Durante l’incontro, medici del reparto di Malattie infettive dell’ospedale Perrino di Brindisi hanno risposto alle domande degli studenti sulle malattie sessualmente trasmissibili. A Brindisi, l’incidenza annua di nuove infezioni da Hiv è di 4,5 ogni 100.000 abitanti, con circa 20 nuove infezioni all’anno, cifre in linea con i dati nazionali.
La dirigente dell’istituto, Irene Esposito, ha sottolineato l’importanza di promuovere comportamenti consapevoli, in quanto “nessuno può dirsi estraneo a questi argomenti”. Il parlamentare Mauro D’Attis ha annunciato che potrebbe essere approvato a febbraio il disegno di legge per la revisione della normativa sull’Aids, che prevede un coinvolgimento del Terzo settore e del Servizio sanitario nazionale per ampliare l’informazione e l’accesso ai test.

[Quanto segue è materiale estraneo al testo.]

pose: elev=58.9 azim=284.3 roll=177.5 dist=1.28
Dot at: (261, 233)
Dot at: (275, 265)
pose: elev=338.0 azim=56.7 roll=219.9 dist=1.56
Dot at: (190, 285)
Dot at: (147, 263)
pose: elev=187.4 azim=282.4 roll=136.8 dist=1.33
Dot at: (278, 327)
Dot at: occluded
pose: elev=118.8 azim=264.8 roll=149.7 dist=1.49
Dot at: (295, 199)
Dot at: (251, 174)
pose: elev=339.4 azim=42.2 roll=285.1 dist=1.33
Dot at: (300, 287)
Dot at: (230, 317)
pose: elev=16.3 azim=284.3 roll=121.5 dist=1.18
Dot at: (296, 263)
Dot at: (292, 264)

Il direttore generale Maurizio De Nuccio ha ringraziato i promotori dell’evento, sottolineando che “bisogna continuare a parlare di Hiv e non abbassare la guardia”, mentre il direttore del reparto di Malattie infettive, Salvatore Minniti, ha evidenziato che il nemico da combattere è ancora lo stigma che accompagna questa patologia. Il direttore del Dipartimento di prevenzione, Stefano Termite, ha presentato i dati del nuovo report dell’Istituto superiore di Sanità, che mostra un’incidenza di 4 casi di infezione da Hiv per 100.000 residenti.